> Extracted material
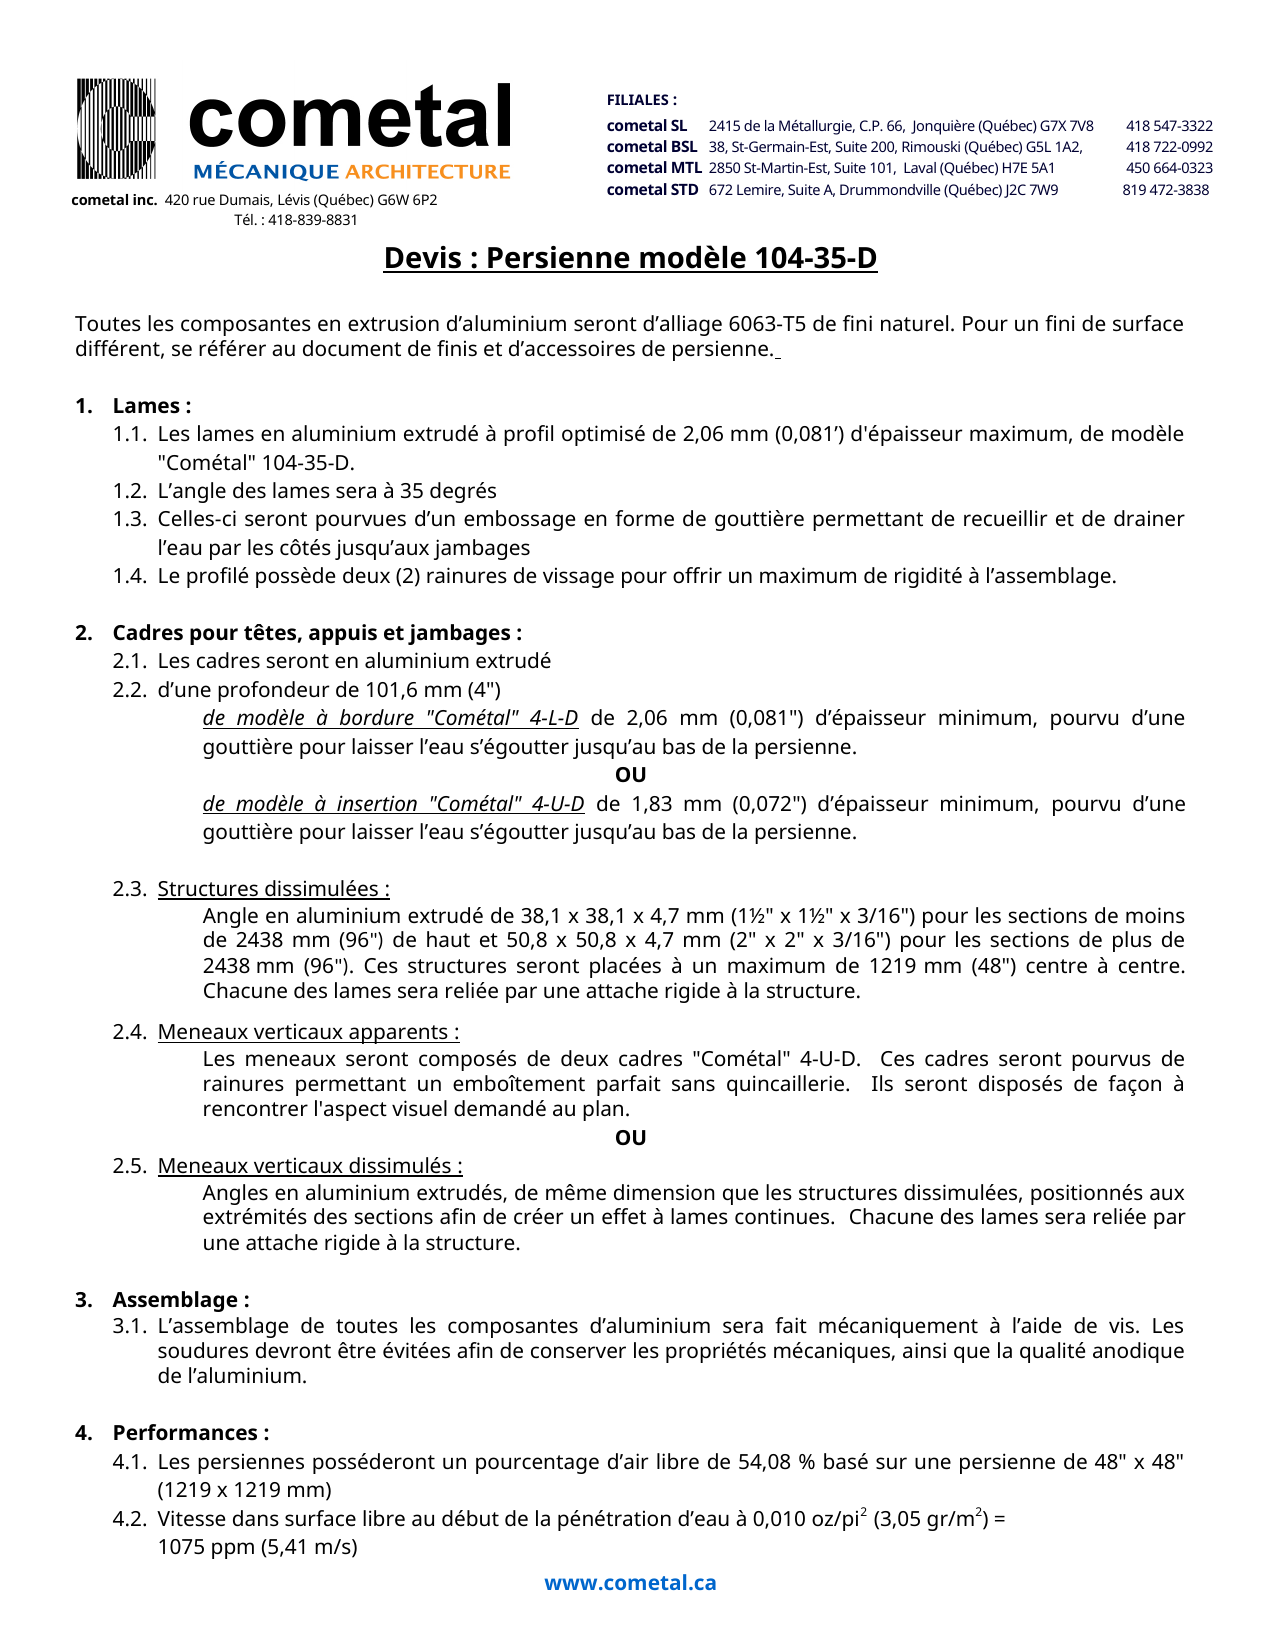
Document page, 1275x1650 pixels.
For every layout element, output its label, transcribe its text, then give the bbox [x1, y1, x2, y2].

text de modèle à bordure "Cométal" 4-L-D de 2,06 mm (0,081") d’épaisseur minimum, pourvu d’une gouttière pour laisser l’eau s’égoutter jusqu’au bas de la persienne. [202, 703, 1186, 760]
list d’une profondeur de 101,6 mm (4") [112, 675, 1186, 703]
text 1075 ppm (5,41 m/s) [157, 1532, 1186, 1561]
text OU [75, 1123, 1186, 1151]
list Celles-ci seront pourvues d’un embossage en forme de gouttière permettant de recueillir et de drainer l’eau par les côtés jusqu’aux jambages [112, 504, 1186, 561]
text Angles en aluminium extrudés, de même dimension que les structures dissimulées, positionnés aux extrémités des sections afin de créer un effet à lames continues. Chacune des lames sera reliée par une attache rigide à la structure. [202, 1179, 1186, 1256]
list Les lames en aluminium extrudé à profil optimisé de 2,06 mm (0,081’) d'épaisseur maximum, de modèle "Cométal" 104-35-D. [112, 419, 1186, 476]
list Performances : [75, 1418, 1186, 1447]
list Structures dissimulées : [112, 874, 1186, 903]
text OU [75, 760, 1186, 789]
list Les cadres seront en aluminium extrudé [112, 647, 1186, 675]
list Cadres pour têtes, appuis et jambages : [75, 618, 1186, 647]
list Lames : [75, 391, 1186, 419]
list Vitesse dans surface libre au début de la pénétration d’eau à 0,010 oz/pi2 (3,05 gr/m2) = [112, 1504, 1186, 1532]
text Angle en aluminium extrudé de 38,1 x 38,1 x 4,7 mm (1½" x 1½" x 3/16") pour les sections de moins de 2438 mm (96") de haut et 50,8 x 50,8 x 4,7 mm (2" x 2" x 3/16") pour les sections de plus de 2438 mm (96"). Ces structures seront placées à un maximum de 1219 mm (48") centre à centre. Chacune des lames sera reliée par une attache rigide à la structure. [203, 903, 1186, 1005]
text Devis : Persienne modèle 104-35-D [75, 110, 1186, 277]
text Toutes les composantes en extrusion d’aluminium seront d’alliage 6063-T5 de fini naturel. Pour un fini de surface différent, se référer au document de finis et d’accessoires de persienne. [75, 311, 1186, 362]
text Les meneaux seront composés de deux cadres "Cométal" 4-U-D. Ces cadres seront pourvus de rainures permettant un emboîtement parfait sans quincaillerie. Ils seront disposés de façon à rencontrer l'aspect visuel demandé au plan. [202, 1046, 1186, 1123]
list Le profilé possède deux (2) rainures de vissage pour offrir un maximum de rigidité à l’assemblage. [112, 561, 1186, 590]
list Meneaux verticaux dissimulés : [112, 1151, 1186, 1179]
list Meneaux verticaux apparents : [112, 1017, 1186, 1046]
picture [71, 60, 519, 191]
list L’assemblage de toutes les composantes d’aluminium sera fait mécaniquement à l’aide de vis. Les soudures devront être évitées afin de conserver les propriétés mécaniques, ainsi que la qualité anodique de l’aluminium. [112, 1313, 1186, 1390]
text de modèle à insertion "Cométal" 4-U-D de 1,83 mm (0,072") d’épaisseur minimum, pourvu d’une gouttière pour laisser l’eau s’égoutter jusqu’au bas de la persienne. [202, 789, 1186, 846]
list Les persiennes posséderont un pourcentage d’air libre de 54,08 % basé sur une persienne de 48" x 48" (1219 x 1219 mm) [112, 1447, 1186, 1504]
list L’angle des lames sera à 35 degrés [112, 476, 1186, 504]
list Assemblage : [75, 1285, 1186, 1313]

> Required action
Return all of the material precisely as written. No picture belongs in it.

> The answer
Document page, 1275x1650 pixels.
For every layout element, output its label, transcribe its text, then give the bbox [x1, y1, x2, y2].

text de modèle à bordure "Cométal" 4-L-D de 2,06 mm (0,081") d’épaisseur minimum, pourvu d’une gouttière pour laisser l’eau s’égoutter jusqu’au bas de la persienne. [202, 703, 1186, 760]
list d’une profondeur de 101,6 mm (4") [112, 675, 1186, 703]
text 1075 ppm (5,41 m/s) [157, 1532, 1186, 1561]
text OU [75, 1123, 1186, 1151]
list Celles-ci seront pourvues d’un embossage en forme de gouttière permettant de recueillir et de drainer l’eau par les côtés jusqu’aux jambages [112, 504, 1186, 561]
text Angles en aluminium extrudés, de même dimension que les structures dissimulées, positionnés aux extrémités des sections afin de créer un effet à lames continues. Chacune des lames sera reliée par une attache rigide à la structure. [202, 1179, 1186, 1256]
list Les lames en aluminium extrudé à profil optimisé de 2,06 mm (0,081’) d'épaisseur maximum, de modèle "Cométal" 104-35-D. [112, 419, 1186, 476]
list Performances : [75, 1418, 1186, 1447]
list Structures dissimulées : [112, 874, 1186, 903]
text OU [75, 760, 1186, 789]
list Les cadres seront en aluminium extrudé [112, 647, 1186, 675]
list Cadres pour têtes, appuis et jambages : [75, 618, 1186, 647]
list Lames : [75, 391, 1186, 419]
list Vitesse dans surface libre au début de la pénétration d’eau à 0,010 oz/pi2 (3,05 gr/m2) = [112, 1504, 1186, 1532]
text Angle en aluminium extrudé de 38,1 x 38,1 x 4,7 mm (1½" x 1½" x 3/16") pour les sections de moins de 2438 mm (96") de haut et 50,8 x 50,8 x 4,7 mm (2" x 2" x 3/16") pour les sections de plus de 2438 mm (96"). Ces structures seront placées à un maximum de 1219 mm (48") centre à centre. Chacune des lames sera reliée par une attache rigide à la structure. [203, 903, 1186, 1005]
text Devis : Persienne modèle 104-35-D [75, 110, 1186, 277]
text Toutes les composantes en extrusion d’aluminium seront d’alliage 6063-T5 de fini naturel. Pour un fini de surface différent, se référer au document de finis et d’accessoires de persienne. [75, 311, 1186, 362]
text Les meneaux seront composés de deux cadres "Cométal" 4-U-D. Ces cadres seront pourvus de rainures permettant un emboîtement parfait sans quincaillerie. Ils seront disposés de façon à rencontrer l'aspect visuel demandé au plan. [202, 1046, 1186, 1123]
list Le profilé possède deux (2) rainures de vissage pour offrir un maximum de rigidité à l’assemblage. [112, 561, 1186, 590]
list Meneaux verticaux dissimulés : [112, 1151, 1186, 1179]
list Meneaux verticaux apparents : [112, 1017, 1186, 1046]
picture [71, 60, 519, 191]
list L’assemblage de toutes les composantes d’aluminium sera fait mécaniquement à l’aide de vis. Les soudures devront être évitées afin de conserver les propriétés mécaniques, ainsi que la qualité anodique de l’aluminium. [112, 1313, 1186, 1390]
text de modèle à insertion "Cométal" 4-U-D de 1,83 mm (0,072") d’épaisseur minimum, pourvu d’une gouttière pour laisser l’eau s’égoutter jusqu’au bas de la persienne. [202, 789, 1186, 846]
list Les persiennes posséderont un pourcentage d’air libre de 54,08 % basé sur une persienne de 48" x 48" (1219 x 1219 mm) [112, 1447, 1186, 1504]
list L’angle des lames sera à 35 degrés [112, 476, 1186, 504]
list Assemblage : [75, 1285, 1186, 1313]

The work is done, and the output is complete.